CreateRepository cannot use atomic two-phase voting
The CreateRepository RPC will call git-init(1) on the repository's path, regardless of whether the repository exists already or doesn't exist. As a result, this call is idempotent and can even be called if the repository exists already. This raises the question on how to do transactional voting on this RPC call with proper locking semantics given that the state of the repository can be anything.
Ideally, all nodes do the same change if and only if they all agree on the same state. The sequence should thus be:
- Record the state of all files we're about to change and create copies on which we can perform the changes.
- Perform our modifications.
- Lock the target files for update.
- Cast a vote on the changes, which is the current state of all of our locked files.
- If we fail to reach quorum, we must discard all changes and not perform any updates.
- If all nodes agree, we commit the changes to disk.

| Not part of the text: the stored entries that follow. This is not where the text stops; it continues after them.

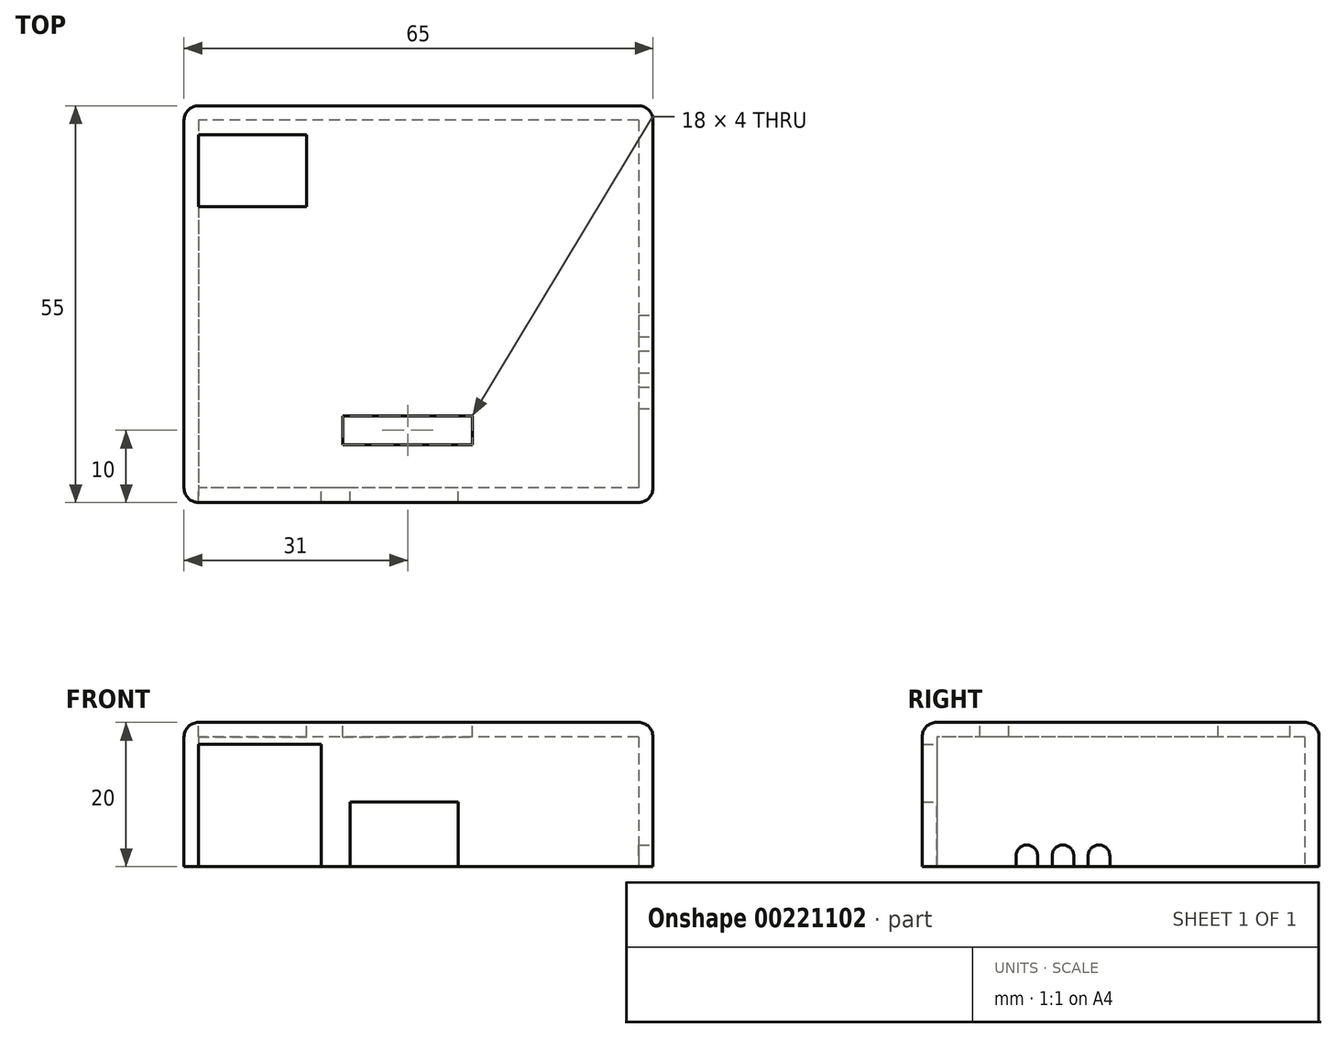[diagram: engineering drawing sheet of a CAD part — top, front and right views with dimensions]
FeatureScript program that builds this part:
annotation { "Feature Type Name" : "Feature", "Feature Type Description" : "" }
export const myFeature = defineFeature(function(context is Context, id is Id, definition is map)
    precondition{}
    {
        {
            var Q0;
            Q0=qCreatedBy(makeId("Top.planeOp"),FACE);
            var sketch = newSketch(context, id + "F0", { "sketchPlane" : qUnion([Q0])});
            skLineSegment(sketch, "E0.bottom", {"start": v(32.5, 27.5) * mm, "end": v(-32.5, 27.5) * mm});
            skLineSegment(sketch, "E0.top", {"start": v(32.5, -27.5) * mm, "end": v(-32.5, -27.5) * mm});
            skLineSegment(sketch, "E0.left", {"start": v(32.5, 27.5) * mm, "end": v(32.5, -27.5) * mm});
            skLineSegment(sketch, "E0.right", {"start": v(-32.5, 27.5) * mm, "end": v(-32.5, -27.5) * mm});
            skPoint(sketch, "E0.middle", {"position": v(0, 0) * mm});
            skSolve(sketch);
        }
        {
            var Q0;
            Q0=makeQuery(id+"F0.imprint","IMPRINT",FACE,{"disambiguationData":[TD([[makeQuery(id+"F0.imprint","IMPRINT",EDGE,{"derivedFrom":sQuery(id+"F0.wireOp",EDGE,"E0.bottom")}),1.0]])]});
            extrude(context, id + "F1", {"entities" : qUnion([Q0]), "endBound" : BoundingType.SYMMETRIC, "depth" : 20 * mm});
        }
        {
            var Q0;
            Q0=makeQuery(id+"F1.opExtrude","CAP_FACE",FACE,{"disambiguationData":[OSD([sQuery(id+"F0.wireOp",EDGE,"E0.bottom"),sQuery(id+"F0.wireOp",EDGE,"E0.top"),sQuery(id+"F0.wireOp",EDGE,"E0.left"),sQuery(id+"F0.wireOp",EDGE,"E0.right")])],"isStart":true});
            shell(context, id + "F2", {"entities" : qUnion([Q0]), "thickness" : 2 * mm});
        }
        {
            var Q0;
            Q0=qCreatedBy(makeId("Front.planeOp"),FACE);
            var sketch = newSketch(context, id + "F3", { "sketchPlane" : qUnion([Q0])});
            skLineSegment(sketch, "E1.bottom", {"start": v(-30.5, -10) * mm, "end": v(-13.5, -10) * mm});
            skLineSegment(sketch, "E1.top", {"start": v(-30.5, 7) * mm, "end": v(-13.5, 7) * mm});
            skLineSegment(sketch, "E1.left", {"start": v(-30.5, -10) * mm, "end": v(-30.5, 7) * mm});
            skLineSegment(sketch, "E1.right", {"start": v(-13.5, -10) * mm, "end": v(-13.5, 7) * mm});
            skLineSegment(sketch, "E2.bottom", {"start": v(-9.5, -1) * mm, "end": v(5.5, -1) * mm});
            skLineSegment(sketch, "E2.top", {"start": v(-9.5, -10) * mm, "end": v(5.5, -10) * mm});
            skLineSegment(sketch, "E2.left", {"start": v(-9.5, -1) * mm, "end": v(-9.5, -10) * mm});
            skLineSegment(sketch, "E2.right", {"start": v(5.5, -1) * mm, "end": v(5.5, -10) * mm});
            skSolve(sketch);
        }
        {
            var Q0;
            Q0 = qSketchRegion(id + "F3", true);
            var Q1;
            Q1=makeQuery(id+"F1.opExtrude","SWEPT_FACE",FACE,{"disambiguationData":[OSD([sQuery(id+"F0.wireOp",EDGE,"E0.top")])]});
            extrude(context, id + "F4", {"entities" : qUnion([Q0]), "operationType" : NewBodyOperationType.REMOVE, "endBound" : BoundingType.UP_TO_SURFACE, "endBoundEntityFace" : qUnion([Q1]), "depth" : 25.4 * mm});
        }
        {
            var Q0;
            Q0=makeQuery(id+"F1.opExtrude","SWEPT_FACE",FACE,{"disambiguationData":[OSD([sQuery(id+"F0.wireOp",EDGE,"E0.left")])]});
            var sketch = newSketch(context, id + "F5", { "sketchPlane" : qUnion([Q0])});
            skCircle(sketch, "E3", {"center": v(-13, -8.5) * mm, "radius": 1.5 * mm});
            skCircle(sketch, "E4", {"center": v(-8, -8.5) * mm, "radius": 1.5 * mm});
            skCircle(sketch, "E5", {"center": v(-3, -8.5) * mm, "radius": 1.5 * mm});
            skLineSegment(sketch, "E6", {"start": v(-14.5, -8.5) * mm, "end": v(-14.5, -10) * mm});
            skLineSegment(sketch, "E7", {"start": v(-11.5, -8.48) * mm, "end": v(-11.48, -10) * mm});
            skLineSegment(sketch, "E8", {"start": v(-14.5, -10) * mm, "end": v(-11.48, -10) * mm});
            skLineSegment(sketch, "E9", {"start": v(-9.5, -8.5) * mm, "end": v(-9.5, -10) * mm});
            skLineSegment(sketch, "E10", {"start": v(-4.5, -8.5) * mm, "end": v(-4.5, -10) * mm});
            skLineSegment(sketch, "E11", {"start": v(-1.5, -8.5) * mm, "end": v(-1.5, -10) * mm});
            skLineSegment(sketch, "E12", {"start": v(-1.5, -10) * mm, "end": v(-4.5, -10) * mm});
            skLineSegment(sketch, "E13", {"start": v(-6.5, -8.5) * mm, "end": v(-6.5, -10) * mm});
            skLineSegment(sketch, "E14", {"start": v(-9.5, -10) * mm, "end": v(-6.5, -10) * mm});
            skSolve(sketch);
        }
        {
            var Q0;
            {var subQ0=sQuery(id+"F5.wireOp",EDGE,"E6");Q0=makeQuery(id+"F5.imprint","IMPRINT",FACE,{"disambiguationData":[TD([[makeQuery(id+"F5.imprint","IMPRINT",EDGE,{"derivedFrom":subQ0}),1.0]])]});}
            var Q1;
            {var subQ0=sQuery(id+"F5.wireOp",EDGE,"E7");var subQ1=sQuery(id+"F5.wireOp",EDGE,"E3");var subQ2=makeQuery(id+"F5.imprint","INTERSECT",VERTEX,{"disambiguationData":[OD(0.0)],"derivedFrom":[subQ1,subQ0]});Q1=makeQuery(id+"F5.imprint","IMPRINT",FACE,{"disambiguationData":[TD([[makeQuery(id+"F5.imprint","IMPRINT",EDGE,{"disambiguationData":[TD([[subQ2,1.0]])],"derivedFrom":subQ1}),1.0]])]});}
            var Q2;
            {var subQ0=sQuery(id+"F5.wireOp",EDGE,"E8");var subQ1=sQuery(id+"F5.wireOp",EDGE,"E3");var subQ2=makeQuery(id+"F5.imprint","INTERSECT",VERTEX,{"derivedFrom":[subQ1,subQ0]});Q2=makeQuery(id+"F5.imprint","IMPRINT",FACE,{"disambiguationData":[TD([[makeQuery(id+"F5.imprint","IMPRINT",EDGE,{"disambiguationData":[TD([[subQ2,-1.0]])],"derivedFrom":subQ1}),-1.0]])]});}
            var Q3;
            {var subQ0=sQuery(id+"F5.wireOp",EDGE,"E4");var subQ1=makeQuery(id+"F5.imprint","INTERSECT",VERTEX,{"derivedFrom":[subQ0,sQuery(id+"F5.wireOp",EDGE,"E9")]});Q3=makeQuery(id+"F5.imprint","IMPRINT",FACE,{"disambiguationData":[TD([[makeQuery(id+"F5.imprint","IMPRINT",EDGE,{"disambiguationData":[TD([[subQ1,-1.0]])],"derivedFrom":subQ0}),1.0]])]});}
            var Q4;
            {var subQ0=sQuery(id+"F5.wireOp",EDGE,"E9");Q4=makeQuery(id+"F5.imprint","IMPRINT",FACE,{"disambiguationData":[TD([[makeQuery(id+"F5.imprint","IMPRINT",EDGE,{"derivedFrom":subQ0}),1.0]])]});}
            var Q5;
            {var subQ0=sQuery(id+"F5.wireOp",EDGE,"E13");Q5=makeQuery(id+"F5.imprint","IMPRINT",FACE,{"disambiguationData":[TD([[makeQuery(id+"F5.imprint","IMPRINT",EDGE,{"derivedFrom":subQ0}),-1.0]])]});}
            var Q6;
            {var subQ0=sQuery(id+"F5.wireOp",EDGE,"E5");var subQ1=makeQuery(id+"F5.imprint","INTERSECT",VERTEX,{"derivedFrom":[subQ0,sQuery(id+"F5.wireOp",EDGE,"E10")]});Q6=makeQuery(id+"F5.imprint","IMPRINT",FACE,{"disambiguationData":[TD([[makeQuery(id+"F5.imprint","IMPRINT",EDGE,{"disambiguationData":[TD([[subQ1,1.0]])],"derivedFrom":subQ0}),1.0]])]});}
            var Q7;
            {var subQ0=sQuery(id+"F5.wireOp",EDGE,"E10");Q7=makeQuery(id+"F5.imprint","IMPRINT",FACE,{"disambiguationData":[TD([[makeQuery(id+"F5.imprint","IMPRINT",EDGE,{"derivedFrom":subQ0}),1.0]])]});}
            var Q8;
            {var subQ0=sQuery(id+"F5.wireOp",EDGE,"E11");Q8=makeQuery(id+"F5.imprint","IMPRINT",FACE,{"disambiguationData":[TD([[makeQuery(id+"F5.imprint","IMPRINT",EDGE,{"derivedFrom":subQ0}),-1.0]])]});}
            var Q9;
            Q9=sQuery(id+"F5.wireOp",EDGE,"E8");
            var Q10;
            Q10=sQuery(id+"F5.wireOp",EDGE,"E6");
            var Q11;
            Q11=sQuery(id+"F5.wireOp",EDGE,"E3");
            var Q12;
            Q12=sQuery(id+"F5.wireOp",EDGE,"E7");
            extrude(context, id + "F6", {"entities" : qUnion([Q0, Q1, Q2, Q3, Q4, Q5, Q6, Q7, Q8]), "operationType" : NewBodyOperationType.REMOVE, "surfaceEntities" : qUnion([Q9, Q10, Q11, Q12]), "oppositeDirection" : true, "depth" : 25.4 * mm});
        }
        {
            var Q0;
            Q0=makeQuery(id+"F1.opExtrude","CAP_FACE",FACE,{"disambiguationData":[OSD([sQuery(id+"F0.wireOp",EDGE,"E0.bottom"),sQuery(id+"F0.wireOp",EDGE,"E0.top"),sQuery(id+"F0.wireOp",EDGE,"E0.left"),sQuery(id+"F0.wireOp",EDGE,"E0.right")])],"isStart":false});
            var sketch = newSketch(context, id + "F7", { "sketchPlane" : qUnion([Q0])});
            skLineSegment(sketch, "E15.bottom", {"start": v(-10.5, -15.5) * mm, "end": v(7.5, -15.5) * mm});
            skLineSegment(sketch, "E15.top", {"start": v(-10.5, -19.5) * mm, "end": v(7.5, -19.5) * mm});
            skLineSegment(sketch, "E15.left", {"start": v(-10.5, -15.5) * mm, "end": v(-10.5, -19.5) * mm});
            skLineSegment(sketch, "E15.right", {"start": v(7.5, -15.5) * mm, "end": v(7.5, -19.5) * mm});
            skLineSegment(sketch, "E16.bottom", {"start": v(-30.5, 23.5) * mm, "end": v(-15.5, 23.5) * mm});
            skLineSegment(sketch, "E16.top", {"start": v(-30.5, 13.5) * mm, "end": v(-15.5, 13.5) * mm});
            skLineSegment(sketch, "E16.left", {"start": v(-30.5, 23.5) * mm, "end": v(-30.5, 13.5) * mm});
            skLineSegment(sketch, "E16.right", {"start": v(-15.5, 23.5) * mm, "end": v(-15.5, 13.5) * mm});
            skSolve(sketch);
        }
        {
            var Q0;
            Q0=makeQuery(id+"F7.imprint","IMPRINT",FACE,{"disambiguationData":[TD([[makeQuery(id+"F7.imprint","IMPRINT",EDGE,{"derivedFrom":sQuery(id+"F7.wireOp",EDGE,"E16.bottom")}),-1.0]])]});
            var Q1;
            Q1=makeQuery(id+"F7.imprint","IMPRINT",FACE,{"disambiguationData":[TD([[makeQuery(id+"F7.imprint","IMPRINT",EDGE,{"derivedFrom":sQuery(id+"F7.wireOp",EDGE,"E15.bottom")}),-1.0]])]});
            extrude(context, id + "F8", {"entities" : qUnion([Q0, Q1]), "operationType" : NewBodyOperationType.REMOVE, "endBound" : BoundingType.SYMMETRIC, "oppositeDirection" : true, "depth" : 25.4 * mm});
        }
        {
            var Q0;
            Q0=makeQuery(id+"F1.opExtrude","SWEPT_EDGE",EDGE,{"disambiguationData":[OSD([sQuery(id+"F0.wireOp",EDGE,"E0.top"),sQuery(id+"F0.wireOp",EDGE,"E0.right")])]});
            var Q1;
            Q1=makeQuery(id+"F1.opExtrude","SWEPT_EDGE",EDGE,{"disambiguationData":[OSD([sQuery(id+"F0.wireOp",EDGE,"E0.top"),sQuery(id+"F0.wireOp",EDGE,"E0.left")])]});
            var Q2;
            Q2=makeQuery(id+"F1.opExtrude","SWEPT_EDGE",EDGE,{"disambiguationData":[OSD([sQuery(id+"F0.wireOp",EDGE,"E0.bottom"),sQuery(id+"F0.wireOp",EDGE,"E0.left")])]});
            var Q3;
            Q3=makeQuery(id+"F1.opExtrude","SWEPT_EDGE",EDGE,{"disambiguationData":[OSD([sQuery(id+"F0.wireOp",EDGE,"E0.bottom"),sQuery(id+"F0.wireOp",EDGE,"E0.right")])]});
            var Q4;
            Q4=makeQuery(id+"F1.opExtrude","CAP_EDGE",EDGE,{"disambiguationData":[OSD([sQuery(id+"F0.wireOp",EDGE,"E0.top")])],"isStart":false});
            var Q5;
            Q5=makeQuery(id+"F1.opExtrude","CAP_EDGE",EDGE,{"disambiguationData":[OSD([sQuery(id+"F0.wireOp",EDGE,"E0.left")])],"isStart":false});
            var Q6;
            Q6=makeQuery(id+"F1.opExtrude","CAP_EDGE",EDGE,{"disambiguationData":[OSD([sQuery(id+"F0.wireOp",EDGE,"E0.bottom")])],"isStart":false});
            var Q7;
            Q7=makeQuery(id+"F1.opExtrude","CAP_EDGE",EDGE,{"disambiguationData":[OSD([sQuery(id+"F0.wireOp",EDGE,"E0.right")])],"isStart":false});
            fillet(context, id + "F9", {"entities" : qUnion([Q0, Q1, Q2, Q3, Q4, Q5, Q6, Q7]), "radius" : 2 * mm, "tangentPropagation" : true, "allowEdgeOverflow" : false});
        }
    });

- We do another vote to assert that all nodes have performed the change.
This is really hard to implement for CreateRepository()

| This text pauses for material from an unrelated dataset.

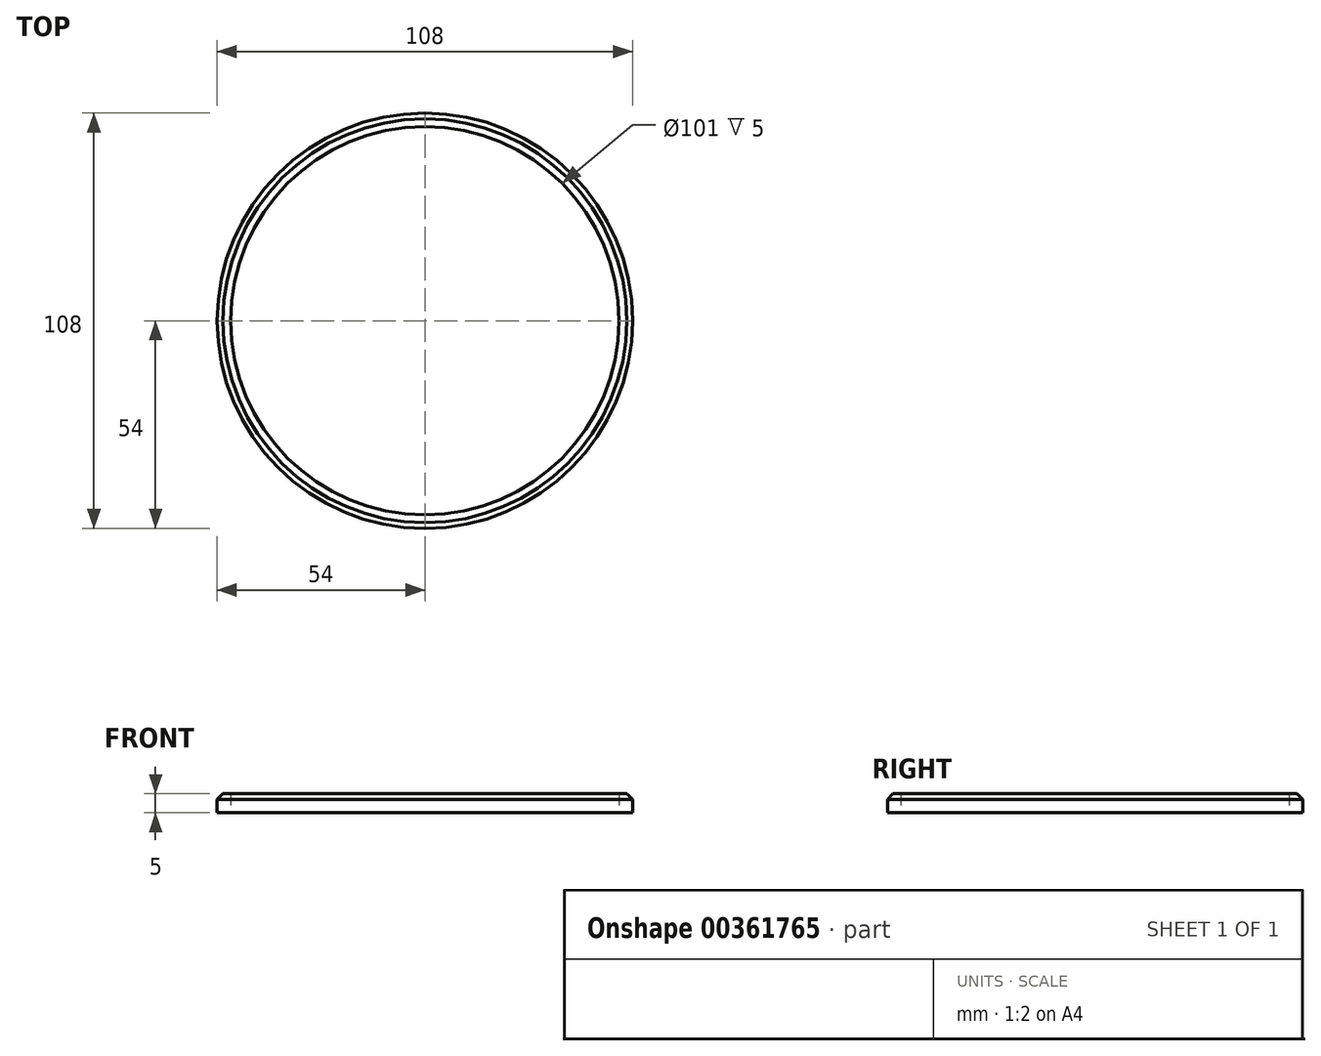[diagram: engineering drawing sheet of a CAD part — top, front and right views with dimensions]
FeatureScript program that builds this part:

given that git-init(1) would touch various different files.
If CreateRepository()
would raise an error if the repo exists already, then this is trivial to implement:
- Assert that the repo does not exist. If it does, return an error.
- Create a temporary directory and call git-init(1) on this directory.
- Lock the target directory (which still mustn't exist, so we'd just create a .lock file in its place to avoid concurrent creation).
- Hash the temporary directory's contents and use it as the vote.
- If we fail to reach quorum, we can just discard the temporary directory.
- If all nodes agree, move the directory into place.
- Do another vote to assert we have committed the change.
This would be trivial to implemented and is guaranteed to be atomic. This raises the question whether we want to change semantics of this RPC call to not be idempotent anymore, or if there are other alternatives we can consider.